Goal of the exercise :: From the first line to the last, return the material exactly.

Extracted material ::

++++

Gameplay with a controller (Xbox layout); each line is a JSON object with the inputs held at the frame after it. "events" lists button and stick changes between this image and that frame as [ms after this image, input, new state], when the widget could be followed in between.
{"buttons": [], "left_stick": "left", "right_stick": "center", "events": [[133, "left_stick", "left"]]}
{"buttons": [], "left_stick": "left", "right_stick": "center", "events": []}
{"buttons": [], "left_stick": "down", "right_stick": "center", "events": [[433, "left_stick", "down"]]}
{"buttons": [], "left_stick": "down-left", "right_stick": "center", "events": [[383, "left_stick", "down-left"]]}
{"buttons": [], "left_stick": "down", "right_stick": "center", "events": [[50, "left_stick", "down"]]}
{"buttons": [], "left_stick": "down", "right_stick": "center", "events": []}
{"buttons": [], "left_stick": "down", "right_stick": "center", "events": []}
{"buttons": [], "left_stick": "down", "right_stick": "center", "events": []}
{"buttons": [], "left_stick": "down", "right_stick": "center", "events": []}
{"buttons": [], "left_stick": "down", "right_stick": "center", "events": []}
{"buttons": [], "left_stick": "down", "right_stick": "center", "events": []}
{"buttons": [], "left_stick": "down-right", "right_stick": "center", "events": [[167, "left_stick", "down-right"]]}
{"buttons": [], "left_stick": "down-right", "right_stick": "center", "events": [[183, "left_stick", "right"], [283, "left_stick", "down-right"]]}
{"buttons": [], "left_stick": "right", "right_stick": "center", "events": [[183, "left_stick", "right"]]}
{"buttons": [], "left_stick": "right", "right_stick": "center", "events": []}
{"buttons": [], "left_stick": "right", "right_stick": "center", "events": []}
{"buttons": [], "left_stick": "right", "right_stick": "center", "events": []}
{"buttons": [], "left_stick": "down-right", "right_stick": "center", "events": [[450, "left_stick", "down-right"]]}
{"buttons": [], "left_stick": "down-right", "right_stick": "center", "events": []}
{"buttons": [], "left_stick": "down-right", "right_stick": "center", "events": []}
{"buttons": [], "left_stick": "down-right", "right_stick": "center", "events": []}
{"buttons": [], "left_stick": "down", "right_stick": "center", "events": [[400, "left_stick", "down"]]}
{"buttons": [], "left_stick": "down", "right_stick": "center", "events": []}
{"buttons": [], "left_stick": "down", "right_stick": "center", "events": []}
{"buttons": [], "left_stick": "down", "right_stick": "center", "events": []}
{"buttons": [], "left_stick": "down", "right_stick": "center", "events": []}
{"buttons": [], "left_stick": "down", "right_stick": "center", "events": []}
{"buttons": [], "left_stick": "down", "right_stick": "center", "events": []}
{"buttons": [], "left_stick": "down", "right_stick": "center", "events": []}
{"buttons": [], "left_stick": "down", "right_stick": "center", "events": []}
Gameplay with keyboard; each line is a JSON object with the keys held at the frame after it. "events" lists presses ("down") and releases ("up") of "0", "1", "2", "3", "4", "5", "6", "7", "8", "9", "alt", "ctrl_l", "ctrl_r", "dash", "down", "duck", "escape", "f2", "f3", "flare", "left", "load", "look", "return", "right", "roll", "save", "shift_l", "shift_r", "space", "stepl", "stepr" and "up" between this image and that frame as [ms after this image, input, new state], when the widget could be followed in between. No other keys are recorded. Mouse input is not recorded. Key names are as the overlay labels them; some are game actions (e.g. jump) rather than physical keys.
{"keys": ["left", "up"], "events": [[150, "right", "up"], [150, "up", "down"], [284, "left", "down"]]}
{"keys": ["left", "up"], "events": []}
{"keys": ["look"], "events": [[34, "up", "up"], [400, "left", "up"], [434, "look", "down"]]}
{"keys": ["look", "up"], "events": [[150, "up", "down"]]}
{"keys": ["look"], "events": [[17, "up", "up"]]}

++++

Solution to the problem ::
Gameplay with a controller (Xbox layout); each line is a JSON object with the inputs held at the frame after it. "events" lists button and stick changes between this image and that frame as [ms after this image, input, new state], when the widget could be followed in between.
{"buttons": [], "left_stick": "left", "right_stick": "center", "events": [[133, "left_stick", "left"]]}
{"buttons": [], "left_stick": "left", "right_stick": "center", "events": []}
{"buttons": [], "left_stick": "down", "right_stick": "center", "events": [[433, "left_stick", "down"]]}
{"buttons": [], "left_stick": "down-left", "right_stick": "center", "events": [[383, "left_stick", "down-left"]]}
{"buttons": [], "left_stick": "down", "right_stick": "center", "events": [[50, "left_stick", "down"]]}
{"buttons": [], "left_stick": "down", "right_stick": "center", "events": []}
{"buttons": [], "left_stick": "down", "right_stick": "center", "events": []}
{"buttons": [], "left_stick": "down", "right_stick": "center", "events": []}
{"buttons": [], "left_stick": "down", "right_stick": "center", "events": []}
{"buttons": [], "left_stick": "down", "right_stick": "center", "events": []}
{"buttons": [], "left_stick": "down", "right_stick": "center", "events": []}
{"buttons": [], "left_stick": "down-right", "right_stick": "center", "events": [[167, "left_stick", "down-right"]]}
{"buttons": [], "left_stick": "down-right", "right_stick": "center", "events": [[183, "left_stick", "right"], [283, "left_stick", "down-right"]]}
{"buttons": [], "left_stick": "right", "right_stick": "center", "events": [[183, "left_stick", "right"]]}
{"buttons": [], "left_stick": "right", "right_stick": "center", "events": []}
{"buttons": [], "left_stick": "right", "right_stick": "center", "events": []}
{"buttons": [], "left_stick": "right", "right_stick": "center", "events": []}
{"buttons": [], "left_stick": "down-right", "right_stick": "center", "events": [[450, "left_stick", "down-right"]]}
{"buttons": [], "left_stick": "down-right", "right_stick": "center", "events": []}
{"buttons": [], "left_stick": "down-right", "right_stick": "center", "events": []}
{"buttons": [], "left_stick": "down-right", "right_stick": "center", "events": []}
{"buttons": [], "left_stick": "down", "right_stick": "center", "events": [[400, "left_stick", "down"]]}
{"buttons": [], "left_stick": "down", "right_stick": "center", "events": []}
{"buttons": [], "left_stick": "down", "right_stick": "center", "events": []}
{"buttons": [], "left_stick": "down", "right_stick": "center", "events": []}
{"buttons": [], "left_stick": "down", "right_stick": "center", "events": []}
{"buttons": [], "left_stick": "down", "right_stick": "center", "events": []}
{"buttons": [], "left_stick": "down", "right_stick": "center", "events": []}
{"buttons": [], "left_stick": "down", "right_stick": "center", "events": []}
{"buttons": [], "left_stick": "down", "right_stick": "center", "events": []}
Gameplay with keyboard; each line is a JSON object with the keys held at the frame after it. "events" lists presses ("down") and releases ("up") of "0", "1", "2", "3", "4", "5", "6", "7", "8", "9", "alt", "ctrl_l", "ctrl_r", "dash", "down", "duck", "escape", "f2", "f3", "flare", "left", "load", "look", "return", "right", "roll", "save", "shift_l", "shift_r", "space", "stepl", "stepr" and "up" between this image and that frame as [ms after this image, input, new state], when the widget could be followed in between. No other keys are recorded. Mouse input is not recorded. Key names are as the overlay labels them; some are game actions (e.g. jump) rather than physical keys.
{"keys": ["left", "up"], "events": [[150, "right", "up"], [150, "up", "down"], [284, "left", "down"]]}
{"keys": ["left", "up"], "events": []}
{"keys": ["look"], "events": [[34, "up", "up"], [400, "left", "up"], [434, "look", "down"]]}
{"keys": ["look", "up"], "events": [[150, "up", "down"]]}
{"keys": ["look"], "events": [[17, "up", "up"]]}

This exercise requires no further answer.